Hernawan menjelaskan, nasi mengandung karbohidrat yang memicu pertumbuhan jamur dan bakteri, sementara lauk pauk seperti sayur nangka, tahu, tempe, dan ikan air tawar menghadirkan beragam mikroorganisme dekomposer.
Ia menegaskan, labuh panen bukanlah bentuk pemujaan terhadap hal gaib, melainkan wujud syukur dan sedekah yang berdampak positif bagi pertanian—salah satunya melestarikan agen pengendali hama alami.
“Pencegahan hama itu sudah diajarkan leluhur kita, walau tidak dijelaskan secara ilmiah,” ujarnya.

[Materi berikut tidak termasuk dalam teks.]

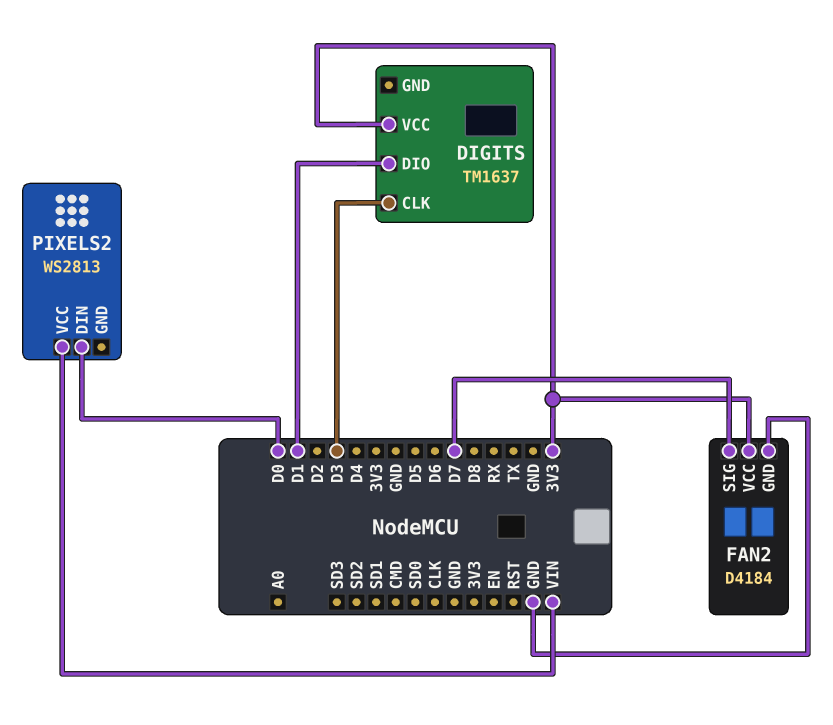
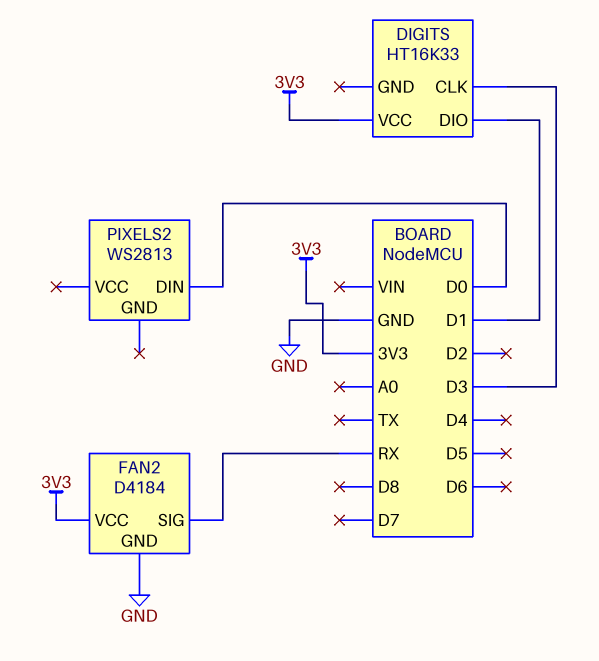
DIGITS: TM1637 -> HT16K33
FAN2 pin SIG: D7 -> RX
PIXELS2 pin VCC: VIN -> none

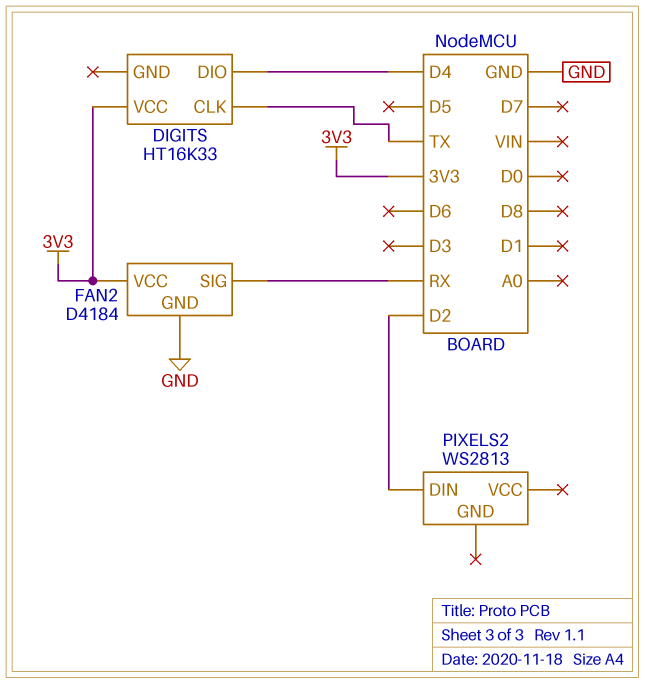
DIGITS pin CLK: D3 -> TX
DIGITS pin DIO: D1 -> D4
PIXELS2 pin DIN: D0 -> D2

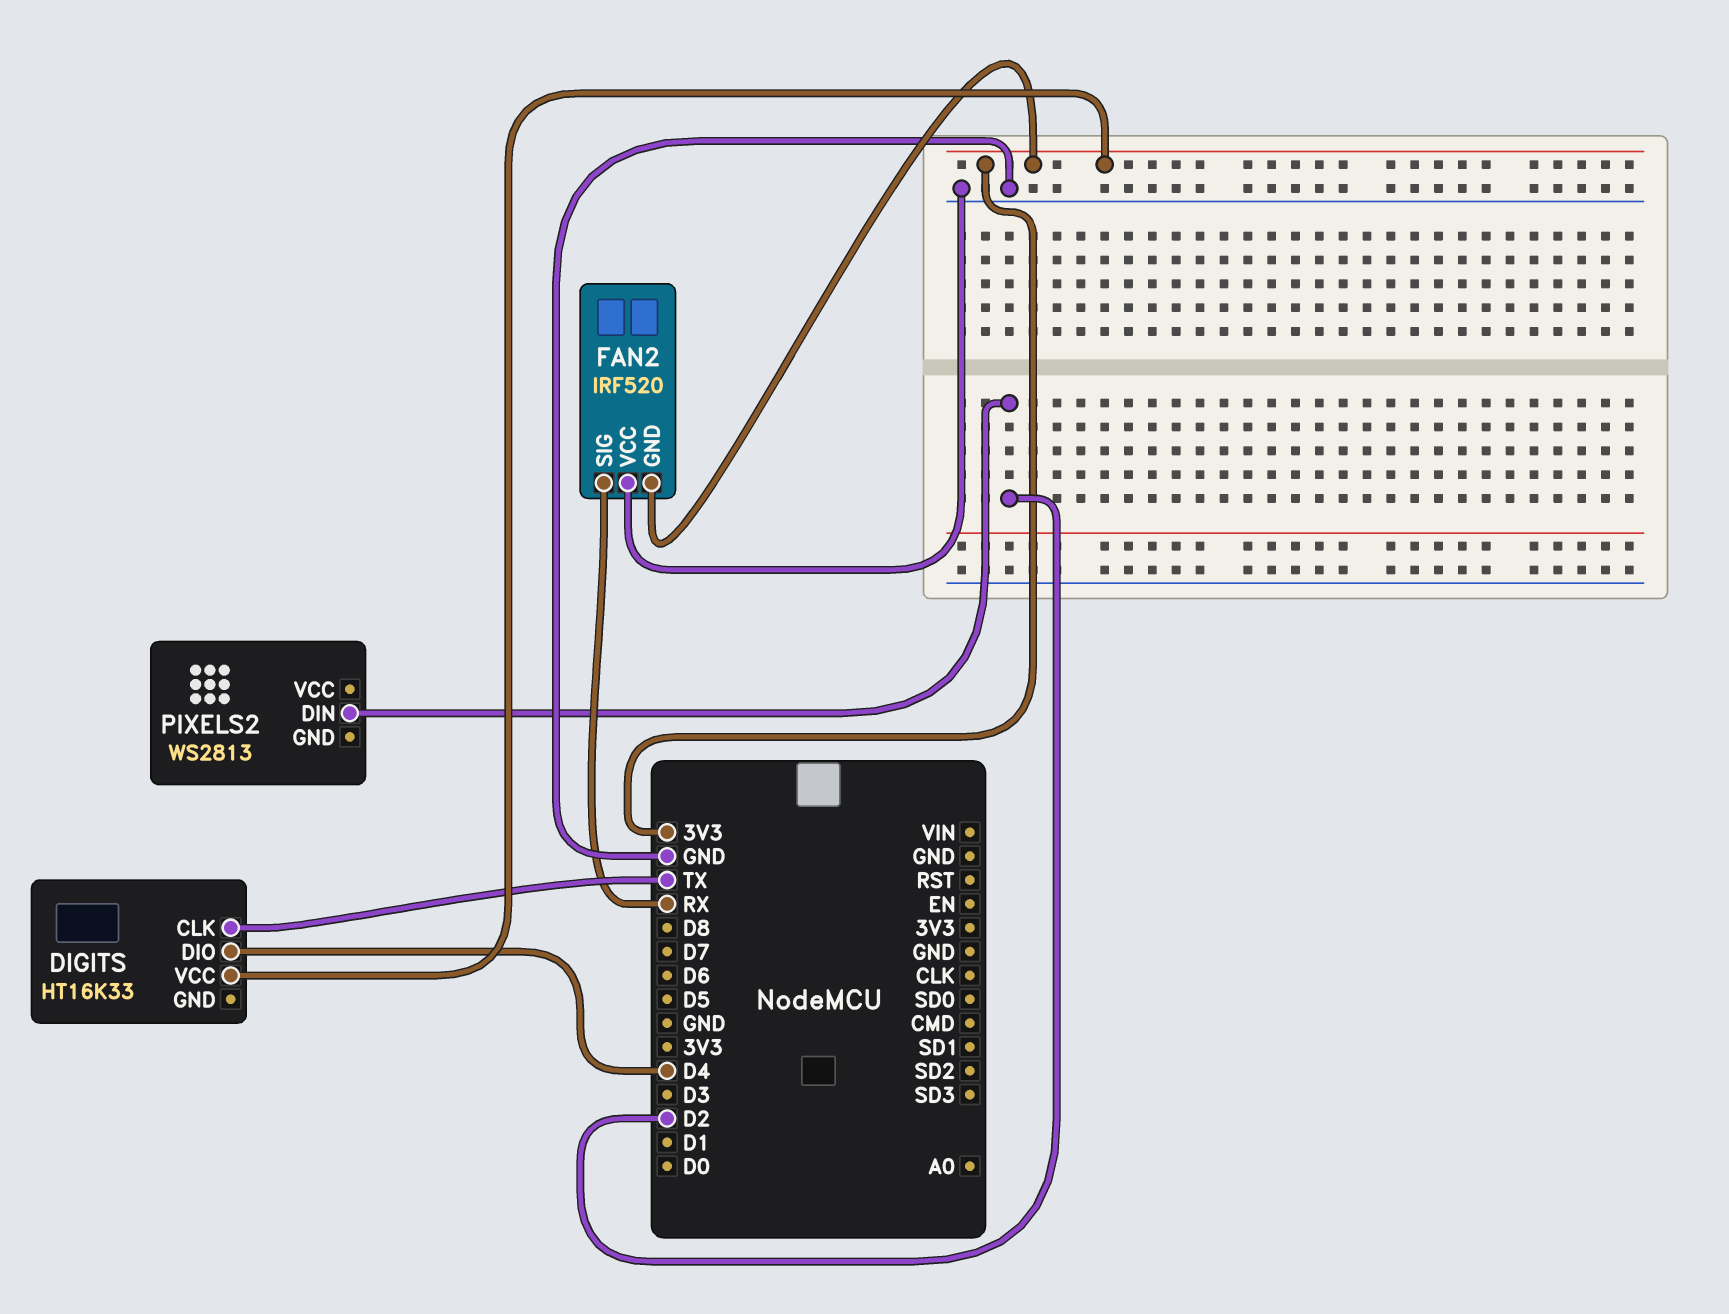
FAN2: D4184 -> IRF520
FAN2 pin GND: GND -> 3V3
FAN2 pin VCC: 3V3 -> GND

Jika tradisi ini dipahami dan diterapkan, Hernawan meyakini pestisida kimia di kios-kios tidak akan lagi diminati.
Mbah Suparno, pemilik sawah yang dijadikan lokasi uji coba atau demplot, turut merasakan manfaatnya.
“Pupuk organik cair dan pestisida nabati saya gunakan di sawah ini. Tanpa pestisida kimia, petani sudah bisa mengendalikan hama wereng. Tidak lagi meminta pestisida gratis atau gerakan pengendalian (Gerdal),” ujar dia.